→ **Data excerpts**
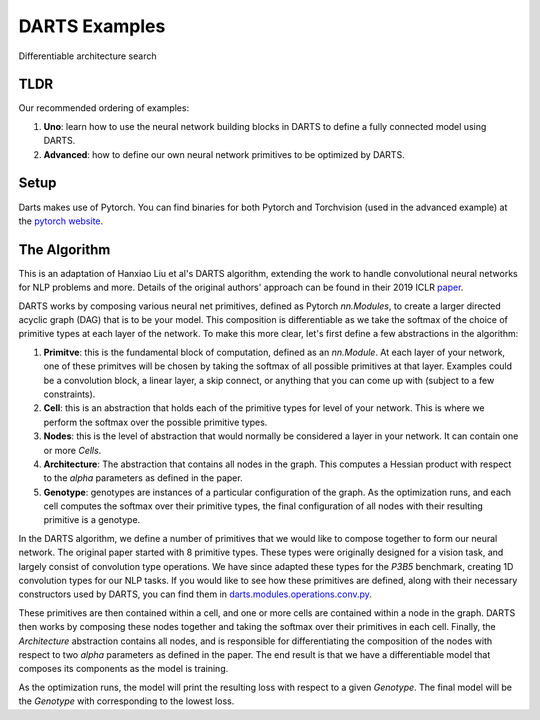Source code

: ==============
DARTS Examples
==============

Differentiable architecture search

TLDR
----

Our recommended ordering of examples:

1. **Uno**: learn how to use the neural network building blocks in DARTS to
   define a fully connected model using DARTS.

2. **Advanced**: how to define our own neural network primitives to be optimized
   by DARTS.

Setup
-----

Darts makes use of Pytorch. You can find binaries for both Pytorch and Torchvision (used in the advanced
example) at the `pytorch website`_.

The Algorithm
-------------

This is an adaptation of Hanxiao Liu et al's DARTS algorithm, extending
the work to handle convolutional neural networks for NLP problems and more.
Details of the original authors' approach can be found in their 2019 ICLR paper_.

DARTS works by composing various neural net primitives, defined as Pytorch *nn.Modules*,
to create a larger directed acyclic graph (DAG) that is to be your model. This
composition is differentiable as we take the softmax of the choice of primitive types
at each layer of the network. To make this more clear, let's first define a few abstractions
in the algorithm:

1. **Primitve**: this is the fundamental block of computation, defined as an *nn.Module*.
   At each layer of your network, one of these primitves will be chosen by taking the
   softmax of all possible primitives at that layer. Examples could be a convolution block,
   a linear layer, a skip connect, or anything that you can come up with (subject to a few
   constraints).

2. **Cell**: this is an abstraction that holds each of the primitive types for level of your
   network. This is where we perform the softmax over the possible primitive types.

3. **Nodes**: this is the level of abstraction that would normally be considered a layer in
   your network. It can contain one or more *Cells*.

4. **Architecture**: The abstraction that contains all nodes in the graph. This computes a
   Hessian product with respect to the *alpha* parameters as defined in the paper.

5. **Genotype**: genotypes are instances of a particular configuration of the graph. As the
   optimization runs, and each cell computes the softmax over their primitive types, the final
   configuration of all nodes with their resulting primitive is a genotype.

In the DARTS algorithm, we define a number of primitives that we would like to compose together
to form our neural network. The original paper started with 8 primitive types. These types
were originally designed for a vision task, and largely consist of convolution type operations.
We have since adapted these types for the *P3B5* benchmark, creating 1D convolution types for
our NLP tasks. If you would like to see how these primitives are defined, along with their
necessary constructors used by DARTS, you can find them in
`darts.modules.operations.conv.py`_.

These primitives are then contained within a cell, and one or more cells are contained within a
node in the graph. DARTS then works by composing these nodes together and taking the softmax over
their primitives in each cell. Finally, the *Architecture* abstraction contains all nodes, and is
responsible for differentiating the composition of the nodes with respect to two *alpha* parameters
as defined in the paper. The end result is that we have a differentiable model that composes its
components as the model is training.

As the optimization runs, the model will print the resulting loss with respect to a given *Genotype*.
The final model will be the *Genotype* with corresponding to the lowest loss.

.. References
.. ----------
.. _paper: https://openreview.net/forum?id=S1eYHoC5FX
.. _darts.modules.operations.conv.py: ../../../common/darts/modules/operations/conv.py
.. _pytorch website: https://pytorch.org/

---

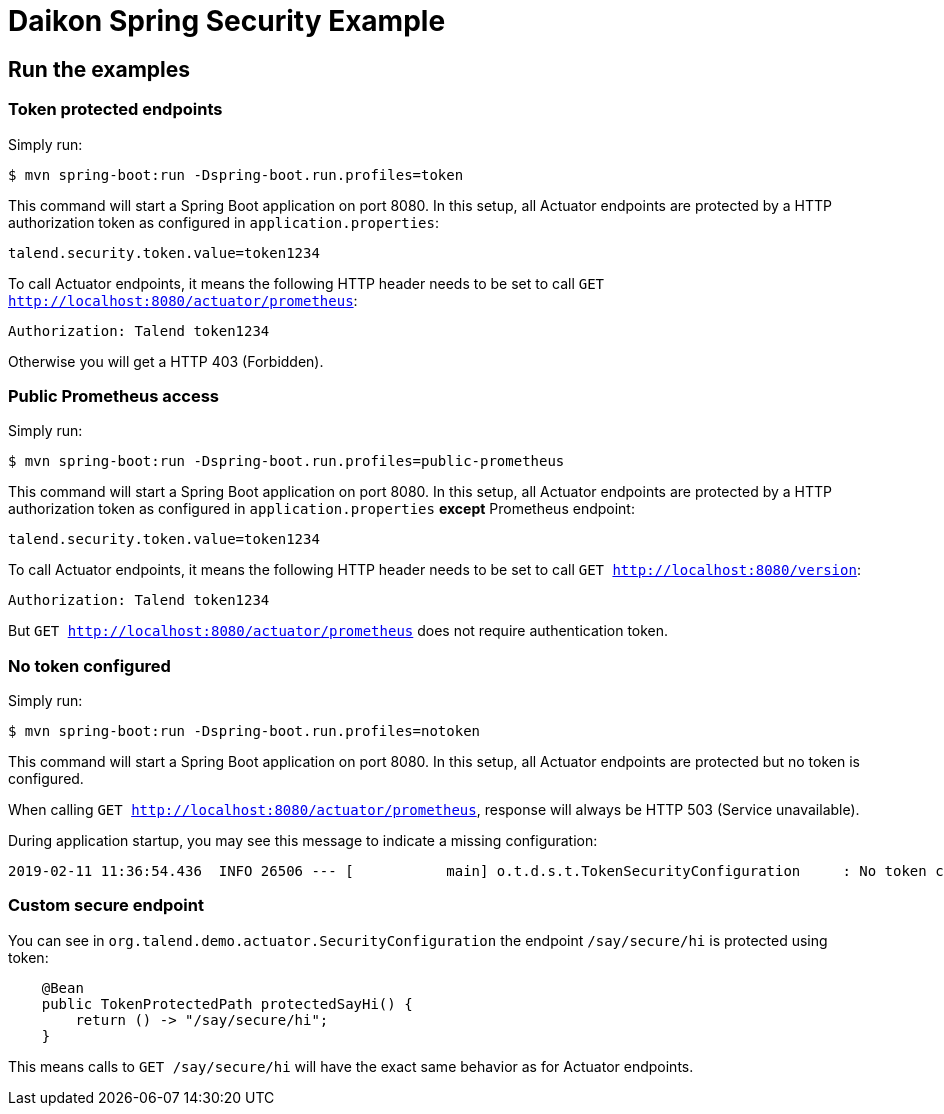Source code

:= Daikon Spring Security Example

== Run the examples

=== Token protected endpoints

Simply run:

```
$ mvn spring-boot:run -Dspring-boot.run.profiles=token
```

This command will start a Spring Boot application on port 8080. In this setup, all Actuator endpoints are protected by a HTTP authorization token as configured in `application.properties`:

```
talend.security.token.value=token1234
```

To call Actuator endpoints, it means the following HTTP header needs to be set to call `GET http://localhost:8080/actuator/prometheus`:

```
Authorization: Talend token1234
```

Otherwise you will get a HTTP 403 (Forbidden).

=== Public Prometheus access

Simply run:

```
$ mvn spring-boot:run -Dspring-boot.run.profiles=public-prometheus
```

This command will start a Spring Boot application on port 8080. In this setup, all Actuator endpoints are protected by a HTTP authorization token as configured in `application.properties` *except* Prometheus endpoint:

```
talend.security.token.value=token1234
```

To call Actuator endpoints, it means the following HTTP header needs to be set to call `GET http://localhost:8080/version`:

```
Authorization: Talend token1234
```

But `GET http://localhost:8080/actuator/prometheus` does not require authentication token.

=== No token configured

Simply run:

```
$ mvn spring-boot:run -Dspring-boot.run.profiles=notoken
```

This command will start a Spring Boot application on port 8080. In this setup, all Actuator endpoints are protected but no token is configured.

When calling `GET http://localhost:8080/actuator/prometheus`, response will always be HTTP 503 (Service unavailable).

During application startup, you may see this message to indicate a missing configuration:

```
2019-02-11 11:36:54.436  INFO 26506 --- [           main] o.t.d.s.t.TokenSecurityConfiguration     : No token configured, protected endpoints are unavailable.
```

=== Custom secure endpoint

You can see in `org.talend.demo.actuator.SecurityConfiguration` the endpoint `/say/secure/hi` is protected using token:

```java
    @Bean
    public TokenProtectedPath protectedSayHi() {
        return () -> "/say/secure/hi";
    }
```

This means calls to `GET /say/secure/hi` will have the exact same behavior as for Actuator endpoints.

→ **About this task**
Can you repeat, word for word, every line above from the one containing "Custom secure endpoint" down to the one containing "This means calls", including both?

→ **Output**
=== Custom secure endpoint

You can see in `org.talend.demo.actuator.SecurityConfiguration` the endpoint `/say/secure/hi` is protected using token:

```java
    @Bean
    public TokenProtectedPath protectedSayHi() {
        return () -> "/say/secure/hi";
    }
```

This means calls to `GET /say/secure/hi` will have the exact same behavior as for Actuator endpoints.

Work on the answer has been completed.